Posted by: financial services | Dec 28, 2011 11:41:19 AM
I don't know, how did indentured servitude end? That's pretty much what being a lawyer is like these days for anyone not born with a silver spoon in their mouth.
Posted by: Matt | Dec 28, 2011 12:25:56 PM
The sad part is you have identified just a small segment of the student loan bubble that is about implode.
Posted by: Robin Steele | Dec 28, 2011 1:59:53 PM
I have heard that IBR is still largely unknown, even among law students. Are there any hard numbers on IBR enrollment, particularly among law grads.?
Posted by: JD | Dec 28, 2011 11:43:51 PM
Quote from above: "By failing to make rigorous, realistic actuarial assumptions in deciding who to lend money to and how much to lend, the federal government avoids politically uncomfortable trade-offs. Everyone can go to college. And if you can get accepted into law school, the government will finance that, too."
Point: Student loan decision-making differs from home loan decision-making, and the bubbles are not comparable. Student loans allow young people to rise out of their native-born circumstances. Federally backed student loans are vital to prevent the elitist, rigid, class-based society of Britain, for example. In America, regular kids from low-middle class backgrounds can still rise to the highest levels of professional fulfillment thanks to student loans.
I paid off my student loans, which were over $80,000. Without those loans, I would not be where I am today.
Posted by: Another Anon | Dec 29, 2011 8:37:23 AM
"Federally backed student loans are vital to prevent the elitist, rigid, class-based society of Britain."
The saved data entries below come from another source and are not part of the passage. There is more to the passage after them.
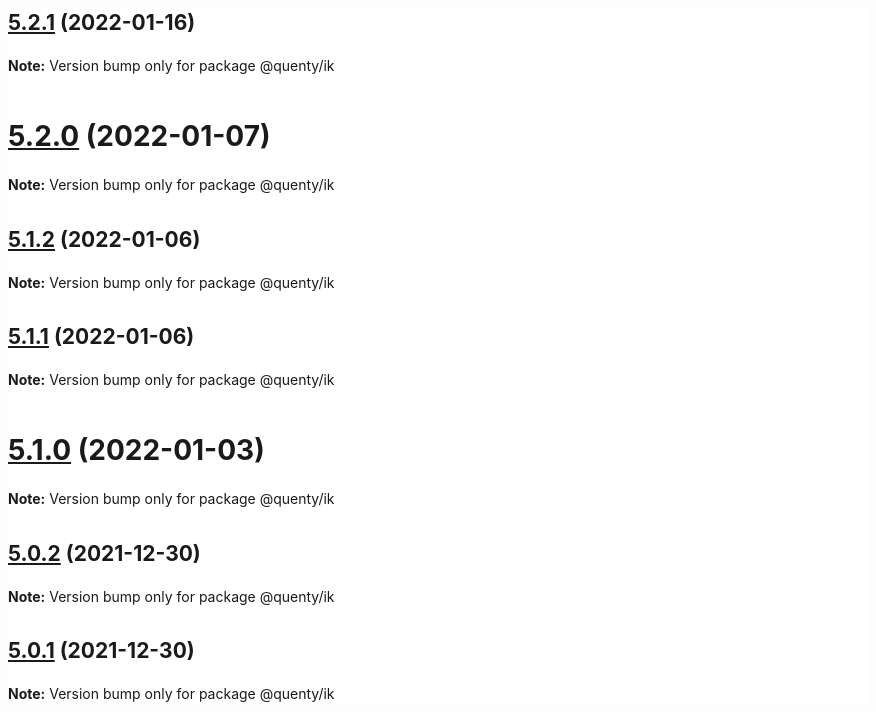 ## [5.2.1](https://github.com/Quenty/NevermoreEngine/compare/@quenty/ik@5.2.0...@quenty/ik@5.2.1) (2022-01-16)

**Note:** Version bump only for package @quenty/ik





# [5.2.0](https://github.com/Quenty/NevermoreEngine/compare/@quenty/ik@5.1.2...@quenty/ik@5.2.0) (2022-01-07)

**Note:** Version bump only for package @quenty/ik





## [5.1.2](https://github.com/Quenty/NevermoreEngine/compare/@quenty/ik@5.1.1...@quenty/ik@5.1.2) (2022-01-06)

**Note:** Version bump only for package @quenty/ik





## [5.1.1](https://github.com/Quenty/NevermoreEngine/compare/@quenty/ik@5.1.0...@quenty/ik@5.1.1) (2022-01-06)

**Note:** Version bump only for package @quenty/ik





# [5.1.0](https://github.com/Quenty/NevermoreEngine/compare/@quenty/ik@5.0.2...@quenty/ik@5.1.0) (2022-01-03)

**Note:** Version bump only for package @quenty/ik





## [5.0.2](https://github.com/Quenty/NevermoreEngine/compare/@quenty/ik@5.0.1...@quenty/ik@5.0.2) (2021-12-30)

**Note:** Version bump only for package @quenty/ik





## [5.0.1](https://github.com/Quenty/NevermoreEngine/compare/@quenty/ik@5.0.0...@quenty/ik@5.0.1) (2021-12-30)

**Note:** Version bump only for package @quenty/ik
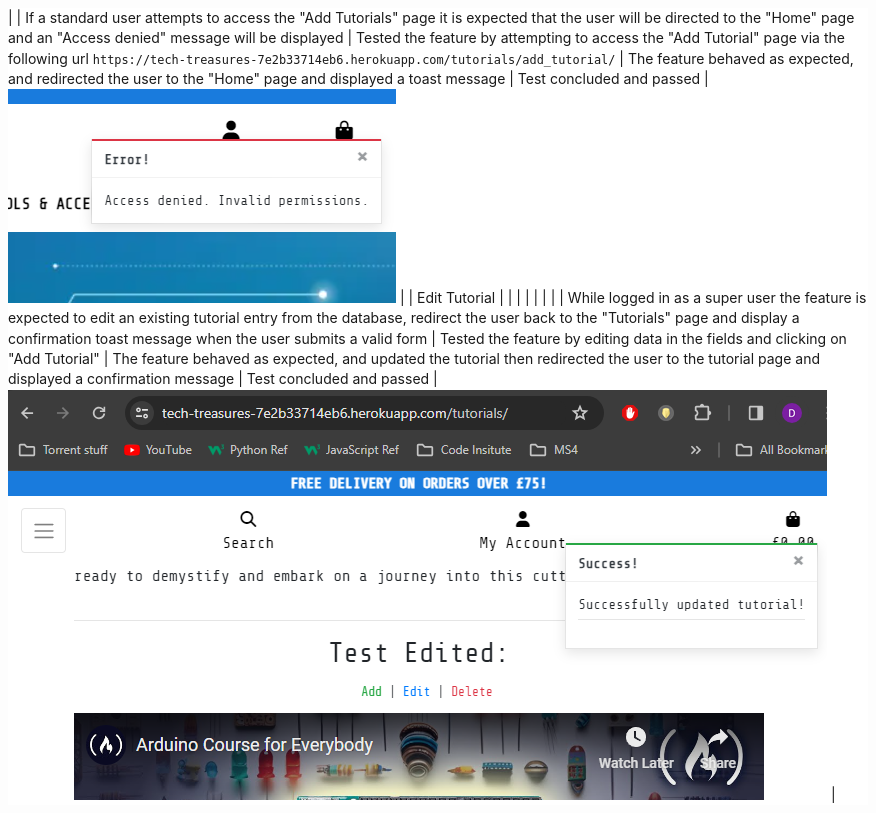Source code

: | | If a standard user attempts to access the "Add Tutorials" page it is expected that the user will be directed to the "Home" page and an "Access denied" message will be displayed | Tested the feature by attempting to access the "Add Tutorial" page via the following url `https://tech-treasures-7e2b33714eb6.herokuapp.com/tutorials/add_tutorial/`  | The feature behaved as expected, and redirected the user to the "Home" page and displayed a toast message | Test concluded and passed | ![screenshot](documentation/defensive-programming/def-prog37.png) |
| Edit Tutorial | | | | | |
| | While logged in as a super user the feature is expected to edit an existing tutorial entry from the database, redirect the user back to the "Tutorials" page and display a confirmation toast message when the user submits a valid form | Tested the feature by editing data in the fields and clicking on "Add Tutorial" | The feature behaved as expected, and updated the tutorial then redirected the user to the tutorial page and displayed a confirmation message | Test concluded and passed | ![screenshot](documentation/defensive-programming/def-prog38.png) |
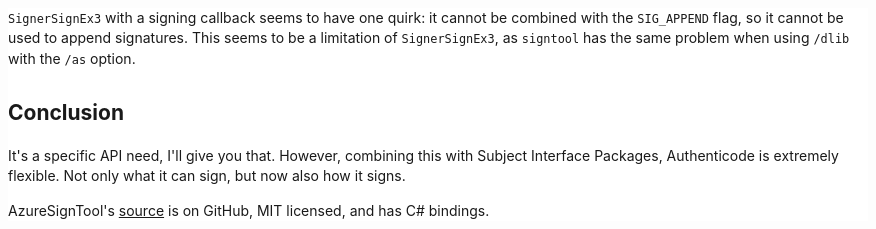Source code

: `SignerSignEx3` with a signing callback seems to have one quirk: it cannot
be combined with the `SIG_APPEND` flag, so it cannot be used to append
signatures. This seems to be a limitation of `SignerSignEx3`, as `signtool` has
the same problem when using `/dlib` with the `/as` option.

## Conclusion

It's a specific API need, I'll give you that. However, combining this with
Subject Interface Packages, Authenticode is extremely flexible. Not only what it
can sign, but now also how it signs.

AzureSignTool's [source][5] is on GitHub, MIT licensed, and has C# bindings.

[1]: https://vcsjones.com/2017/05/07/custom-authenticode-signing/
[2]: https://github.com/onovotny/KeyVaultSignToolWrapper
[3]: https://github.com/vcsjones/AzureKeyVaultSignTool/blob/master/src/lib.rs
[4]: https://twitter.com/vcsjones/status/861578775720583168
[5]: https://github.com/vcsjones/AzureSignTool/blob/d24b0443f57b1f8c2875c7e199bc4c822a5e7473/AzureSignTool/Interop/mssign32.cs#L9
[6]: https://vcsjones.com/2017/08/10/subject-interface-packages/
[7]: https://msdn.microsoft.com/en-us/library/windows/desktop/jj835834(v=vs.85).aspx
[8]: https://github.com/vcsjones/AzureSignTool/issues/2#issuecomment-327606234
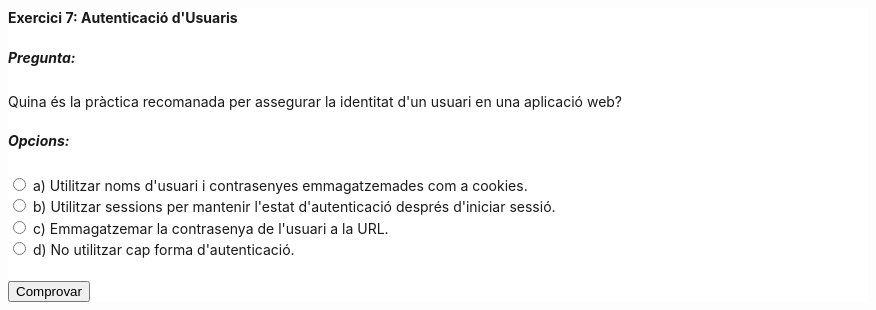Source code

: #### Exercici 7: Autenticació d'Usuaris

##### Pregunta:
Quina és la pràctica recomanada per assegurar la identitat d'un usuari en una aplicació web?

##### Opcions:
<form>
  <input type="radio" id="q7a" name="question7" value="a">
  <label for="q7a">a) Utilitzar noms d'usuari i contrasenyes emmagatzemades com a cookies.</label><br>
  <input type="radio" id="q7b" name="question7" value="b">
  <label for="q7b">b) Utilitzar sessions per mantenir l'estat d'autenticació després d'iniciar sessió.</label><br>
  <input type="radio" id="q7c" name="question7" value="c">
  <label for="q7c">c) Emmagatzemar la contrasenya de l'usuari a la URL.</label><br>
  <input type="radio" id="q7d" name="question7" value="d">
  <label for="q7d">d) No utilitzar cap forma d'autenticació.</label><br><br>
  <input type="button" value="Comprovar" onclick="checkAnswer7()">
</form>

<p id="result7"></p>

<script>
function checkAnswer7() {
    var correctAnswer = "b";
    var radios = document.getElementsByName('question7');
    var userAnswer;
    for (var i = 0; i < radios.length; i++) {
        if (radios[i].checked) {
            userAnswer = radios[i].value;
            break;
        }
    }
    var resultText = userAnswer === correctAnswer ? "Correcte!" : "Incorrecte. La resposta correcta és b) Utilitzar sessions per mantenir l'estat d'autenticació després d'iniciar sessió.";
    document.getElementById('result7').innerText = resultText;
}
</script>
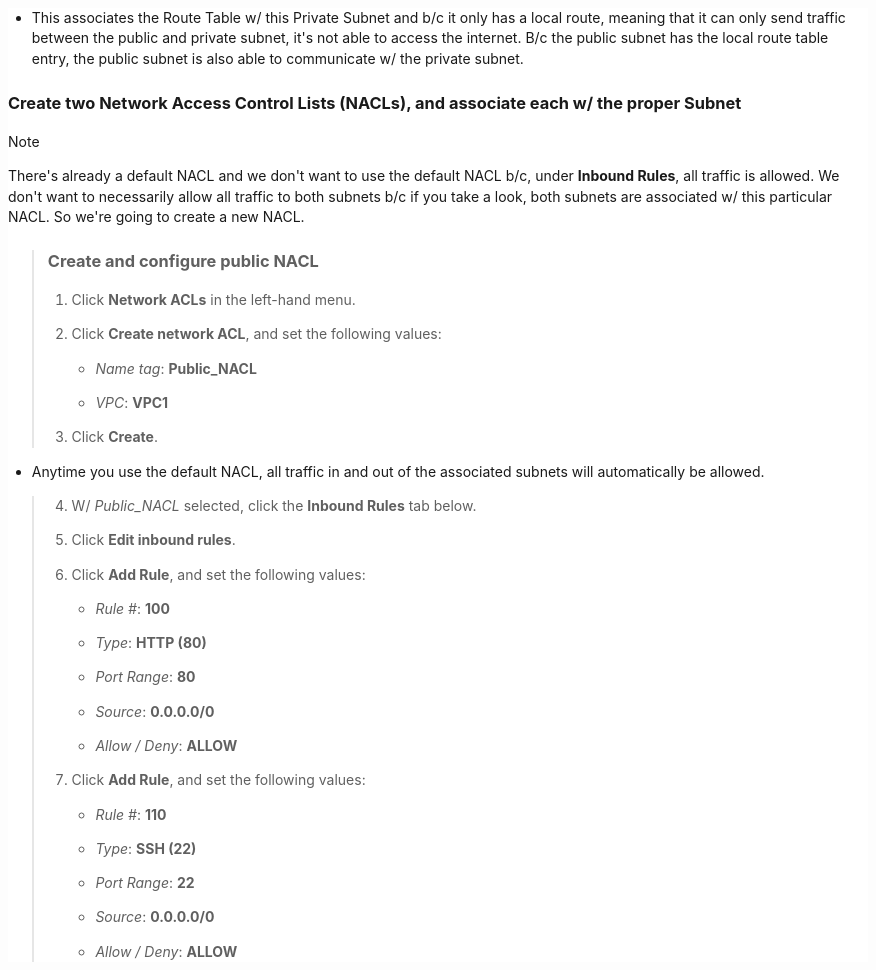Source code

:*  This associates the Route Table w/ this Private Subnet and b/c it only has a local route, meaning that it can only send traffic between the public and private subnet, it's not able to access the internet. B/c the public subnet has the local route table entry, the public subnet is also able to communicate w/ the private subnet.

### Create two Network Access Control Lists (NACLs), and associate each w/ the proper Subnet

> [!NOTE]
> There's already a default NACL and we don't want to use the default NACL b/c, under **Inbound Rules**, all traffic is allowed. We don't want to necessarily allow all traffic to both subnets b/c if you take a look, both subnets are associated w/ this particular NACL. So we're going to create a new NACL.

> ### Create and configure public NACL
>
> 1. Click **Network ACLs** in the left-hand menu.
>
> 2. Click **Create network ACL**, and set the following values:
>
>    * *Name tag*: **Public_NACL**
>
>    * *VPC*: **VPC1**
>
> 3. Click **Create**.

* Anytime you use the default NACL, all traffic in and out of the associated subnets will automatically be allowed.

> 4. W/ *Public_NACL* selected, click the **Inbound Rules** tab below.
>
> 5. Click **Edit inbound rules**.
>
> 6. Click **Add Rule**, and set the following values:
>
>    * *Rule #*: **100**
>
>    * *Type*: **HTTP (80)**
>
>    * *Port Range*: **80**
>
>    * *Source*: **0.0.0.0/0**
>
>    * *Allow / Deny*: **ALLOW**
>
> 7. Click **Add Rule**, and set the following values:
>
>    * *Rule #*: **110**
>
>    * *Type*: **SSH (22)**
>
>    * *Port Range*: **22**
>
>    * *Source*: **0.0.0.0/0**
>
>    * *Allow / Deny*: **ALLOW**
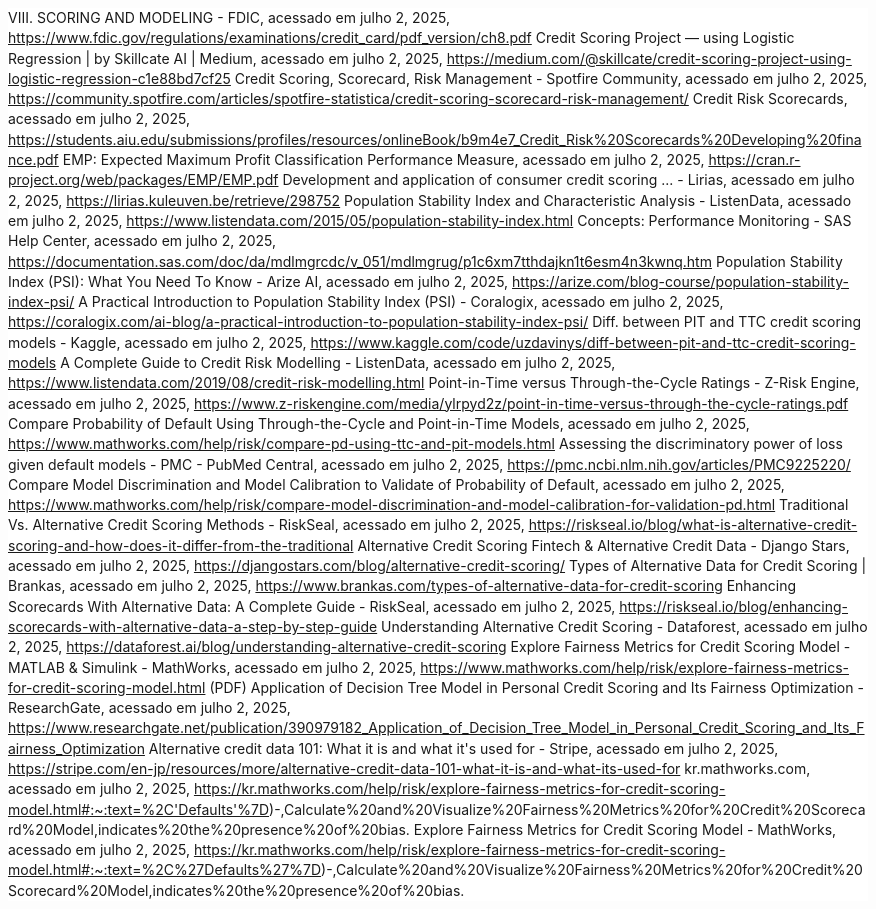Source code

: VIII. SCORING AND MODELING - FDIC, acessado em julho 2, 2025, https://www.fdic.gov/regulations/examinations/credit_card/pdf_version/ch8.pdf
Credit Scoring Project — using Logistic Regression | by Skillcate AI | Medium, acessado em julho 2, 2025, https://medium.com/@skillcate/credit-scoring-project-using-logistic-regression-c1e88bd7cf25
Credit Scoring, Scorecard, Risk Management - Spotfire Community, acessado em julho 2, 2025, https://community.spotfire.com/articles/spotfire-statistica/credit-scoring-scorecard-risk-management/
Credit Risk Scorecards, acessado em julho 2, 2025, https://students.aiu.edu/submissions/profiles/resources/onlineBook/b9m4e7_Credit_Risk%20Scorecards%20Developing%20finance.pdf
EMP: Expected Maximum Profit Classification Performance Measure, acessado em julho 2, 2025, https://cran.r-project.org/web/packages/EMP/EMP.pdf
Development and application of consumer credit scoring ... - Lirias, acessado em julho 2, 2025, https://lirias.kuleuven.be/retrieve/298752
Population Stability Index and Characteristic Analysis - ListenData, acessado em julho 2, 2025, https://www.listendata.com/2015/05/population-stability-index.html
Concepts: Performance Monitoring - SAS Help Center, acessado em julho 2, 2025, https://documentation.sas.com/doc/da/mdlmgrcdc/v_051/mdlmgrug/p1c6xm7tthdajkn1t6esm4n3kwnq.htm
Population Stability Index (PSI): What You Need To Know - Arize AI, acessado em julho 2, 2025, https://arize.com/blog-course/population-stability-index-psi/
A Practical Introduction to Population Stability Index (PSI) - Coralogix, acessado em julho 2, 2025, https://coralogix.com/ai-blog/a-practical-introduction-to-population-stability-index-psi/
Diff. between PIT and TTC credit scoring models - Kaggle, acessado em julho 2, 2025, https://www.kaggle.com/code/uzdavinys/diff-between-pit-and-ttc-credit-scoring-models
A Complete Guide to Credit Risk Modelling - ListenData, acessado em julho 2, 2025, https://www.listendata.com/2019/08/credit-risk-modelling.html
Point-in-Time versus Through-the-Cycle Ratings - Z-Risk Engine, acessado em julho 2, 2025, https://www.z-riskengine.com/media/ylrpyd2z/point-in-time-versus-through-the-cycle-ratings.pdf
Compare Probability of Default Using Through-the-Cycle and Point-in-Time Models, acessado em julho 2, 2025, https://www.mathworks.com/help/risk/compare-pd-using-ttc-and-pit-models.html
Assessing the discriminatory power of loss given default models - PMC - PubMed Central, acessado em julho 2, 2025, https://pmc.ncbi.nlm.nih.gov/articles/PMC9225220/
Compare Model Discrimination and Model Calibration to Validate of Probability of Default, acessado em julho 2, 2025, https://www.mathworks.com/help/risk/compare-model-discrimination-and-model-calibration-for-validation-pd.html
Traditional Vs. Alternative Credit Scoring Methods - RiskSeal, acessado em julho 2, 2025, https://riskseal.io/blog/what-is-alternative-credit-scoring-and-how-does-it-differ-from-the-traditional
Alternative Credit Scoring Fintech & Alternative Credit Data - Django Stars, acessado em julho 2, 2025, https://djangostars.com/blog/alternative-credit-scoring/
Types of Alternative Data for Credit Scoring | Brankas, acessado em julho 2, 2025, https://www.brankas.com/types-of-alternative-data-for-credit-scoring
Enhancing Scorecards With Alternative Data: A Complete Guide - RiskSeal, acessado em julho 2, 2025, https://riskseal.io/blog/enhancing-scorecards-with-alternative-data-a-step-by-step-guide
Understanding Alternative Credit Scoring - Dataforest, acessado em julho 2, 2025, https://dataforest.ai/blog/understanding-alternative-credit-scoring
Explore Fairness Metrics for Credit Scoring Model - MATLAB & Simulink - MathWorks, acessado em julho 2, 2025, https://www.mathworks.com/help/risk/explore-fairness-metrics-for-credit-scoring-model.html
(PDF) Application of Decision Tree Model in Personal Credit Scoring and Its Fairness Optimization - ResearchGate, acessado em julho 2, 2025, https://www.researchgate.net/publication/390979182_Application_of_Decision_Tree_Model_in_Personal_Credit_Scoring_and_Its_Fairness_Optimization
Alternative credit data 101: What it is and what it's used for - Stripe, acessado em julho 2, 2025, https://stripe.com/en-jp/resources/more/alternative-credit-data-101-what-it-is-and-what-its-used-for
kr.mathworks.com, acessado em julho 2, 2025, https://kr.mathworks.com/help/risk/explore-fairness-metrics-for-credit-scoring-model.html#:~:text=%2C'Defaults'%7D)-,Calculate%20and%20Visualize%20Fairness%20Metrics%20for%20Credit%20Scorecard%20Model,indicates%20the%20presence%20of%20bias.
Explore Fairness Metrics for Credit Scoring Model - MathWorks, acessado em julho 2, 2025, https://kr.mathworks.com/help/risk/explore-fairness-metrics-for-credit-scoring-model.html#:~:text=%2C%27Defaults%27%7D)-,Calculate%20and%20Visualize%20Fairness%20Metrics%20for%20Credit%20Scorecard%20Model,indicates%20the%20presence%20of%20bias.
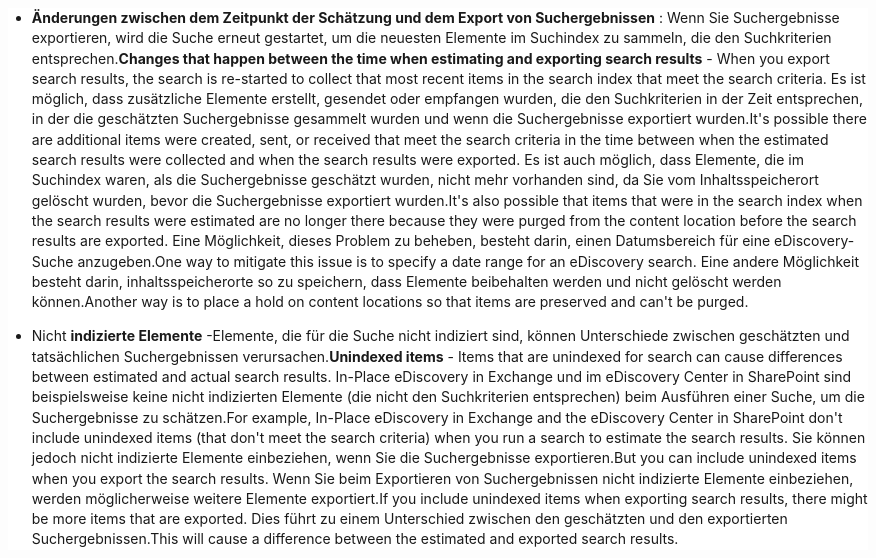 - <span data-ttu-id="c8a22-123">**Änderungen zwischen dem Zeitpunkt der Schätzung und dem Export von Suchergebnissen** : Wenn Sie Suchergebnisse exportieren, wird die Suche erneut gestartet, um die neuesten Elemente im Suchindex zu sammeln, die den Suchkriterien entsprechen.</span><span class="sxs-lookup"><span data-stu-id="c8a22-123">**Changes that happen between the time when estimating and exporting search results** - When you export search results, the search is re-started to collect that most recent items in the search index that meet the search criteria.</span></span> <span data-ttu-id="c8a22-124">Es ist möglich, dass zusätzliche Elemente erstellt, gesendet oder empfangen wurden, die den Suchkriterien in der Zeit entsprechen, in der die geschätzten Suchergebnisse gesammelt wurden und wenn die Suchergebnisse exportiert wurden.</span><span class="sxs-lookup"><span data-stu-id="c8a22-124">It's possible there are additional items were created, sent, or received that meet the search criteria in the time between when the estimated search results were collected and when the search results were exported.</span></span> <span data-ttu-id="c8a22-125">Es ist auch möglich, dass Elemente, die im Suchindex waren, als die Suchergebnisse geschätzt wurden, nicht mehr vorhanden sind, da Sie vom Inhaltsspeicherort gelöscht wurden, bevor die Suchergebnisse exportiert wurden.</span><span class="sxs-lookup"><span data-stu-id="c8a22-125">It's also possible that items that were in the search index when the search results were estimated are no longer there because they were purged from the content location before the search results are exported.</span></span> <span data-ttu-id="c8a22-126">Eine Möglichkeit, dieses Problem zu beheben, besteht darin, einen Datumsbereich für eine eDiscovery-Suche anzugeben.</span><span class="sxs-lookup"><span data-stu-id="c8a22-126">One way to mitigate this issue is to specify a date range for an eDiscovery search.</span></span> <span data-ttu-id="c8a22-127">Eine andere Möglichkeit besteht darin, inhaltsspeicherorte so zu speichern, dass Elemente beibehalten werden und nicht gelöscht werden können.</span><span class="sxs-lookup"><span data-stu-id="c8a22-127">Another way is to place a hold on content locations so that items are preserved and can't be purged.</span></span> 
    
- <span data-ttu-id="c8a22-128">Nicht **indizierte Elemente** -Elemente, die für die Suche nicht indiziert sind, können Unterschiede zwischen geschätzten und tatsächlichen Suchergebnissen verursachen.</span><span class="sxs-lookup"><span data-stu-id="c8a22-128">**Unindexed items** - Items that are unindexed for search can cause differences between estimated and actual search results.</span></span> <span data-ttu-id="c8a22-129">In-Place eDiscovery in Exchange und im eDiscovery Center in SharePoint sind beispielsweise keine nicht indizierten Elemente (die nicht den Suchkriterien entsprechen) beim Ausführen einer Suche, um die Suchergebnisse zu schätzen.</span><span class="sxs-lookup"><span data-stu-id="c8a22-129">For example, In-Place eDiscovery in Exchange and the eDiscovery Center in SharePoint don't include unindexed items (that don't meet the search criteria) when you run a search to estimate the search results.</span></span> <span data-ttu-id="c8a22-130">Sie können jedoch nicht indizierte Elemente einbeziehen, wenn Sie die Suchergebnisse exportieren.</span><span class="sxs-lookup"><span data-stu-id="c8a22-130">But you can include unindexed items when you export the search results.</span></span> <span data-ttu-id="c8a22-131">Wenn Sie beim Exportieren von Suchergebnissen nicht indizierte Elemente einbeziehen, werden möglicherweise weitere Elemente exportiert.</span><span class="sxs-lookup"><span data-stu-id="c8a22-131">If you include unindexed items when exporting search results, there might be more items that are exported.</span></span> <span data-ttu-id="c8a22-132">Dies führt zu einem Unterschied zwischen den geschätzten und den exportierten Suchergebnissen.</span><span class="sxs-lookup"><span data-stu-id="c8a22-132">This will cause a difference between the estimated and exported search results.</span></span> 
    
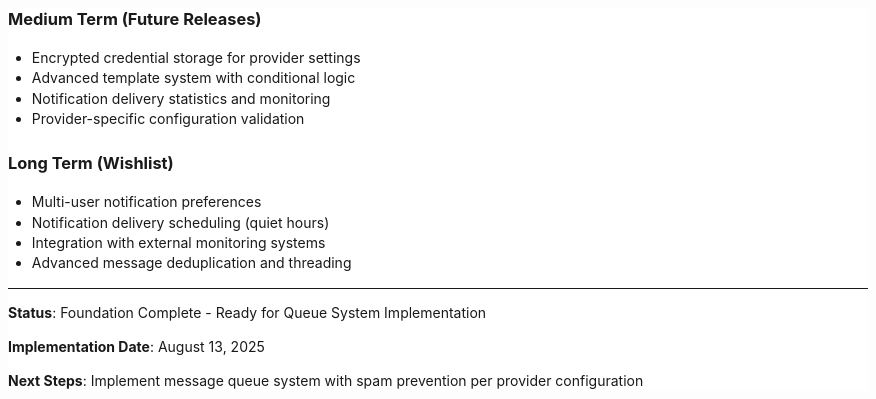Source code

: ### Medium Term (Future Releases)
- Encrypted credential storage for provider settings
- Advanced template system with conditional logic
- Notification delivery statistics and monitoring
- Provider-specific configuration validation

### Long Term (Wishlist)
- Multi-user notification preferences
- Notification delivery scheduling (quiet hours)
- Integration with external monitoring systems
- Advanced message deduplication and threading

---

**Status**: Foundation Complete - Ready for Queue System Implementation

**Implementation Date**: August 13, 2025

**Next Steps**: Implement message queue system with spam prevention per provider configuration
And yet, four years at Oxford or Cambridge do not equal the expense of one year at, say, Suffolk Law School. Who really has the elitist, class-based society? In a land of 4000 colleges, employers (particularly law firms) prefer that their employees only come from the half dozen institutions, and dismiss everyone else as incapable of doing the work.
Without my student loans, I might have had a shot at supporting a family or a mortgage someday. As it stands currently, with my seven years of college and bar license in good standing, I am no more employable than I was in the 10th grade - less so, in fact, because my law degree "overqualifies" me for every other job on Earth. Wage slavery is my future, if I ever find myself lucky enough to become employed in any profession.
Posted by: Long-Term Unemployed Attorney | Dec 29, 2011 2:04:15 PM
I am just so appalled by the law school administrators and professors who participated in this behavior. They all should have known better, given their training and responsibility to the profession and our society. End of story. I could see what was wrong in my second year of law school, but somehow the people collecting six figure salaries from the school thought graduating classes with 40% employment and leaving them to repay taxpayers with a barista job at Starbucks was all hunky dory?